CUDA: True # Add this line
num_accelerators: 1 # Optional: specify number of GPUs
Hardware Requirements: - CUDA-enabled GPU with sufficient memory - CUDA-compatible AMBER installation - Appropriate CUDA drivers and runtime
Software Dependencies: - AMBER with CUDA support - CUDA toolkit (version 10.0 or higher recommended) - Python packages: numba (for GPU detection)
GPU-Enabled PyMBAR Analysis¶
For GPU-accelerated free energy analysis using PyMBAR, you can enable JAX CUDA support to leverage GPU computing for MBAR calculations.
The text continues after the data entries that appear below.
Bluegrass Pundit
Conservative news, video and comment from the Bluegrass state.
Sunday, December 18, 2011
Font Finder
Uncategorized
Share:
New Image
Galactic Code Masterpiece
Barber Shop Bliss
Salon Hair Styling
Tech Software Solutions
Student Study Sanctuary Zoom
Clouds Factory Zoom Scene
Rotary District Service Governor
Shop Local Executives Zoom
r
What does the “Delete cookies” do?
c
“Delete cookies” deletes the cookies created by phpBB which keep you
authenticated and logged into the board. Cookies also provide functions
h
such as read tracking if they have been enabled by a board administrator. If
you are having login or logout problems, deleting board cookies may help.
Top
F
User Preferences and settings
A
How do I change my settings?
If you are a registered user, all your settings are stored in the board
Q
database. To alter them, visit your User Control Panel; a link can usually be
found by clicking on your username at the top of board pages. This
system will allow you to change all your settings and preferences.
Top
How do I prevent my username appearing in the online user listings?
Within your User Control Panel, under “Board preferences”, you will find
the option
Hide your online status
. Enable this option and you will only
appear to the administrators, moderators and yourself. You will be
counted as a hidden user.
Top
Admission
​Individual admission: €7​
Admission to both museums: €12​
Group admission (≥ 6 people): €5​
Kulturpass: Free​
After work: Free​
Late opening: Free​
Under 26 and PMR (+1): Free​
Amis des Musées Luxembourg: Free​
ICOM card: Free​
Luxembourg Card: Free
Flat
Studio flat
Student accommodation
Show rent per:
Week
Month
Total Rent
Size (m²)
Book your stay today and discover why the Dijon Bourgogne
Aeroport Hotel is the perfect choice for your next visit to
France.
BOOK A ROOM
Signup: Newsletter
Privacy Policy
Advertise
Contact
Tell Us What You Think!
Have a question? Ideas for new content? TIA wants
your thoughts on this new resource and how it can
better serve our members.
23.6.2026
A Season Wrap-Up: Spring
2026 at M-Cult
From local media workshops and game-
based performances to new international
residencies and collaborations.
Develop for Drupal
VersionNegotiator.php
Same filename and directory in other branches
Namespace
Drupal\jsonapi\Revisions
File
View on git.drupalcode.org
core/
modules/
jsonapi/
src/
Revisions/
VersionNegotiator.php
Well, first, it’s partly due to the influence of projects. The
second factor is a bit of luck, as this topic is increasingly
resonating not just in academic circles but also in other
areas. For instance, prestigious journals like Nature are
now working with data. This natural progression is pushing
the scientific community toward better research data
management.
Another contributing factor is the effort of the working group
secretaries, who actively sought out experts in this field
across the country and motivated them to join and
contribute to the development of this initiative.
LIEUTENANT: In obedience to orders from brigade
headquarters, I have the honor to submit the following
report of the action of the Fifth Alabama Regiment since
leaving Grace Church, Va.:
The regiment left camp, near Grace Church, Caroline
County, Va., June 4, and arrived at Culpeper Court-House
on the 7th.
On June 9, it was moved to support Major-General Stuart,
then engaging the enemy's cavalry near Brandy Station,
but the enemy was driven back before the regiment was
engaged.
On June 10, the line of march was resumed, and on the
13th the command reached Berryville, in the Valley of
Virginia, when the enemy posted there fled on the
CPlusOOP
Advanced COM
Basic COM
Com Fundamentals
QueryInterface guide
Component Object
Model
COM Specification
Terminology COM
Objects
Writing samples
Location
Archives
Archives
Installation Requirements:
Follow the JAX installation guide for NVIDIA GPU support with CUDA 12:
# Install JAX with CUDA 12 support
pip install -U "jax[cuda12]"
Verification:
Check your CUDA version:
nvcc --version
Configuration:
Once JAX with CUDA support is installed, PyMBAR will automatically detect and use GPU acceleration when available. The analysis will be performed using JAX’s GPU-accelerated operations, significantly speeding up MBAR calculations for large datasets.
GPU Allocation:
Note that only one GPU will be used per simulation job. This means each individual simulation (such as complex lambda windows, endstate simulations, charge lambda windows, etc.) will utilize a single GPU for acceleration. Multiple simulations can run in parallel across different GPUs when available.
Benefits: - Accelerated MBAR free energy calculations - Faster convergence for large simulation datasets - Reduced analysis time for complex systems - Automatic GPU detection and utilization
References: - JAX Installation Guide - JAX CUDA Support
Known Issues and Limitations¶
GPU memory requirements may be higher than CPU simulations
Some small systems may not benefit significantly from GPU acceleration
CUDA_VISIBLE_DEVICES environment variable management requires careful configuration in multi-GPU setups
Version 1.0.0 - Initial Stable Release¶
Release Date: December 19, 2024 Status: First Stable Release for Publication
This version represents the first stable release of the Implicit Solvent DDM package, containing the exact code used for the paper submission and publication.
Key Features: - Complete DDM workflow implementation - Implicit solvent support (GBSA models) - Multi-engine compatibility (AMBER executables) - Parallel computing support (SLURM/PBS) - Automated restraint generation - Temperature replica exchange (TREMD) - Integrated MBAR analysis
For detailed information about v1.0.0 features, see Installation and Implementation Details.